(Page extract Opens)

[TYPO3-50-general] Re: [TYPO3-team-core-v5] Templating Engine

Ernesto Baschny [cron IT] ernst at cron-it.de
Wed Oct 22 11:24:06 CEST 2008


Hi Sebastian,

continuing in the typo3-5_0.general list:

Sebastian KurfŸürst wrote: on 21.10.2008 22:13:

> at the Transition Days, we have been thinking about a templating
> framework for TYPO3 v5. We have come pretty quickly to the conclusion
> that we'd need to write our own - and since then, I have started
> implementing it and now have a working prototype.
> 
> All specification and implementation notes can be found here:
> 
> http://forge.typo3.org/wiki/package-beer3/Start
> 
> So, it would be great if you could read it, and throw questions at me
> here at this newsgroup :-)

I like the idea of a fresh new templating engine. I think having that
"from start on" in TYPO3 5.0 also to be used for backend development has
many advantages for the consistency of future TYPO3 extension developers.

(Page extract Closes)
(Supplied entries Opens)

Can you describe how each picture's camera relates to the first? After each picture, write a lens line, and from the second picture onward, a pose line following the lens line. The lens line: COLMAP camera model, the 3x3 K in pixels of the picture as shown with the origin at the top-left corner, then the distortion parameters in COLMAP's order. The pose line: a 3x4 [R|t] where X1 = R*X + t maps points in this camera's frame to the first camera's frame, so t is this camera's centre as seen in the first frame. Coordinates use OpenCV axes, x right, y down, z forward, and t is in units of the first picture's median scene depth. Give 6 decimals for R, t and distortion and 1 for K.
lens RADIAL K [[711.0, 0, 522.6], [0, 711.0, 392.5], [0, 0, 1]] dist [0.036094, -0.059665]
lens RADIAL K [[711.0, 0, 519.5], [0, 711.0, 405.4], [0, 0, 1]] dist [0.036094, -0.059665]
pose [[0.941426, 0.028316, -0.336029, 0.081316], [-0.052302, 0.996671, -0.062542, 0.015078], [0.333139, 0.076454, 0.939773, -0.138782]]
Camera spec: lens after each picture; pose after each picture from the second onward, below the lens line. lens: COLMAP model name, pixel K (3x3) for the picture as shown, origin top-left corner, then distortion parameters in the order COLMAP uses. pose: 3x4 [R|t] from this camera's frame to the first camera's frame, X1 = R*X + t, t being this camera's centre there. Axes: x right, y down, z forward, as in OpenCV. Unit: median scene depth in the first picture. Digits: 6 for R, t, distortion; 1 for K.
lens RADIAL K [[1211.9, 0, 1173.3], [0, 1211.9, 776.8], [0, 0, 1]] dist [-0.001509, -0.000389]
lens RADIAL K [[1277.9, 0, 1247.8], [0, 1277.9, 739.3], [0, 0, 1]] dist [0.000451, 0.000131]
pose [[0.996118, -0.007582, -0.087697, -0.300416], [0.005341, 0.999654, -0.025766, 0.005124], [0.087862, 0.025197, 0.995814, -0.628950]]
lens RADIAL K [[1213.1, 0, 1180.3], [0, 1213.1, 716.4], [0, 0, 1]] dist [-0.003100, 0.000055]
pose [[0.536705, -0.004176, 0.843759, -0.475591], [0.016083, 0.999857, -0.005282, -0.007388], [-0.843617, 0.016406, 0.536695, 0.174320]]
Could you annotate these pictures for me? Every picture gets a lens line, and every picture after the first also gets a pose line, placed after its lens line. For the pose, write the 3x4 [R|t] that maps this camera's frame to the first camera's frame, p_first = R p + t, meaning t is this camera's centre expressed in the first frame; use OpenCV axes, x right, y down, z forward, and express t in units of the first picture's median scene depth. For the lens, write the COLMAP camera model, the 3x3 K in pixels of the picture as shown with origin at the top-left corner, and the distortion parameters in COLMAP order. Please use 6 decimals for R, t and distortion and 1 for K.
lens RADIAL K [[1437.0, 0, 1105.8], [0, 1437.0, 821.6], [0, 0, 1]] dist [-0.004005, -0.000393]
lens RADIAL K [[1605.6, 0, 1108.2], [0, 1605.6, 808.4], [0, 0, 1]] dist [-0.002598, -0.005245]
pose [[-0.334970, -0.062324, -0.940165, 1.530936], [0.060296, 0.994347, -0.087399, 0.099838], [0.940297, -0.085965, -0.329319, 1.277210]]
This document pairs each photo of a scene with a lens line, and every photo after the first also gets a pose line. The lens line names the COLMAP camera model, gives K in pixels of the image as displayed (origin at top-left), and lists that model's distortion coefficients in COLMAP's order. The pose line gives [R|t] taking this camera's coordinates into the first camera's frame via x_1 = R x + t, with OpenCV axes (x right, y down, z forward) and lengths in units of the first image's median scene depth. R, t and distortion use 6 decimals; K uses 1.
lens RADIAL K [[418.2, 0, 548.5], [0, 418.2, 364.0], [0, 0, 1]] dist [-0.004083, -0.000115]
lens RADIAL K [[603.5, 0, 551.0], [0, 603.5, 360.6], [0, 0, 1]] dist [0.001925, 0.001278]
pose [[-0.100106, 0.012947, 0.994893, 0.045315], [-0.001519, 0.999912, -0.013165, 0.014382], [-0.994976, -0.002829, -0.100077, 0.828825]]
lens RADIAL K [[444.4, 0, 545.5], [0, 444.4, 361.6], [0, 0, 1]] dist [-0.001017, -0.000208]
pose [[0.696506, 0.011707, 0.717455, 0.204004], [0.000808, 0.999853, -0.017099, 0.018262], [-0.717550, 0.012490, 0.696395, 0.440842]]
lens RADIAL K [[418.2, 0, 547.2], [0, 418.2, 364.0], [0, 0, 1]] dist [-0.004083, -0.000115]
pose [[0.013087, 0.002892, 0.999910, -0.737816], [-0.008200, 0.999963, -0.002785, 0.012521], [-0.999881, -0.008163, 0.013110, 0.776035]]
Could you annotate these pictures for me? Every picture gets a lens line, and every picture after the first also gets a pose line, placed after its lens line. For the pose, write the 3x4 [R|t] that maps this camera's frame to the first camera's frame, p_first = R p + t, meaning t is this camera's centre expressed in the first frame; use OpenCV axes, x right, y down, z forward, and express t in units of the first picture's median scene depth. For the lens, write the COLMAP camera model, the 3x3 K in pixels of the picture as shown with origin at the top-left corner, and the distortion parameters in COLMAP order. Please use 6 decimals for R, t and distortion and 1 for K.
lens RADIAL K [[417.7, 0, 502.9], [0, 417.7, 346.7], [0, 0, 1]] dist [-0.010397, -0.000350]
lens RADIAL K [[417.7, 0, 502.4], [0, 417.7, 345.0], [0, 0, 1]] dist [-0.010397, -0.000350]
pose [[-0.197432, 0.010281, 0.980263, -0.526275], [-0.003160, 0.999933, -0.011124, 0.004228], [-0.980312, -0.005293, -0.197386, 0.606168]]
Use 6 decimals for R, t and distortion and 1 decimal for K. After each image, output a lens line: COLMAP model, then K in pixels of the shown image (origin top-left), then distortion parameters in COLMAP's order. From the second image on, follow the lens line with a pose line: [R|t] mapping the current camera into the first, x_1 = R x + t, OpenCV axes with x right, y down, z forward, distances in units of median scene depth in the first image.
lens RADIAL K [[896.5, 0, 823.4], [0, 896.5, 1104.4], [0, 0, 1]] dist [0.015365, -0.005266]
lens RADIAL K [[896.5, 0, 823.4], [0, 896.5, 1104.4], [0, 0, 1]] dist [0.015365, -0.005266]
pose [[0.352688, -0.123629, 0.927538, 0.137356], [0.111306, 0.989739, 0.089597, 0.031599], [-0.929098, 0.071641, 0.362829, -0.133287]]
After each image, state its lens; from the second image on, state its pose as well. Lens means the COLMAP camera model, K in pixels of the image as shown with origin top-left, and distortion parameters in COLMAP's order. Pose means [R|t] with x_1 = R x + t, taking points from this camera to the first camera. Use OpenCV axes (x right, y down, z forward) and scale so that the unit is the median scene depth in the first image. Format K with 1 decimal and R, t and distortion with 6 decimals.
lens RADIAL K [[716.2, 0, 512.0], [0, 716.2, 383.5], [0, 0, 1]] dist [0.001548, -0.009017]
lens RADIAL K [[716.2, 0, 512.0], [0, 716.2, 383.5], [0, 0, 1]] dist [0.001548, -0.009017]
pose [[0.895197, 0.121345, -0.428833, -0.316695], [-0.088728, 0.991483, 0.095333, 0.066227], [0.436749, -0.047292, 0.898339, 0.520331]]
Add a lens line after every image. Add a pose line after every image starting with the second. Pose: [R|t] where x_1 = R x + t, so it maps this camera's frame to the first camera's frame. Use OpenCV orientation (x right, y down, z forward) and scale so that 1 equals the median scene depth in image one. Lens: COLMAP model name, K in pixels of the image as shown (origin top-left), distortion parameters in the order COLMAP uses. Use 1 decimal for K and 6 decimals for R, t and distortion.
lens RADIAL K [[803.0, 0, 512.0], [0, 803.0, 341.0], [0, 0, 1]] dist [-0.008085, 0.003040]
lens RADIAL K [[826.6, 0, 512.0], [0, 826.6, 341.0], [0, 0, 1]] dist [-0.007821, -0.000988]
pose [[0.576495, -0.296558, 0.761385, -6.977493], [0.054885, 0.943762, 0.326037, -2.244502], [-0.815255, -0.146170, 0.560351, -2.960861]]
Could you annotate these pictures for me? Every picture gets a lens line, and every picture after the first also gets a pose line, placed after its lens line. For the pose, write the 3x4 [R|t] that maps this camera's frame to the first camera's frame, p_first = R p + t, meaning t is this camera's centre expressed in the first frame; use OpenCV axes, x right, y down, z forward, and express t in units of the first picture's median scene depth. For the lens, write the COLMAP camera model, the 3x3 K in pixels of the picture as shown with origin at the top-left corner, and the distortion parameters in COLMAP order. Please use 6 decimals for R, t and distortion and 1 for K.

(Supplied entries Closes)

* [Aim of the exercise]: Please pick up the mailing-list reply about a templating engine for TYPO3 5.0 and continue it after its last sentence.

* [Answer section]:
I also have been working for years with Smarty, and got productive with
phptal in some projects in the past few months. So I consider myself
"templating-expert". :)

About the syntax of beer3:

In my opinion we need to be more XML-compliant if we want people to
understand the syntax without much surprises. That was what I liked most
in phptal: The template is validatable, it contains the templating stuff
but also the XHTML stuff, which is of course also XML! So the
combination of both makes it very powerful, and the auto-completion and
syntax-highlighting (and validation) feature of editors can be used,
which I miss in Smarty, where my templates are not really valid because
of the un-XML-tags in between "{}".

So that is my first point:

You say: "Your template does not have to be in XML, but the templating
tags have to be nested and closed correctly.". - But why would we allow
non-XML templates? That just brings us to the pre-validation age!
Writing correct XML is so easy! So many tools available nowadays to work
with such files. That would be a big mistake not to keep on that route.

Then: "{namespace f3=F3::Beer3::ViewHelpers}" - that is pretty strange?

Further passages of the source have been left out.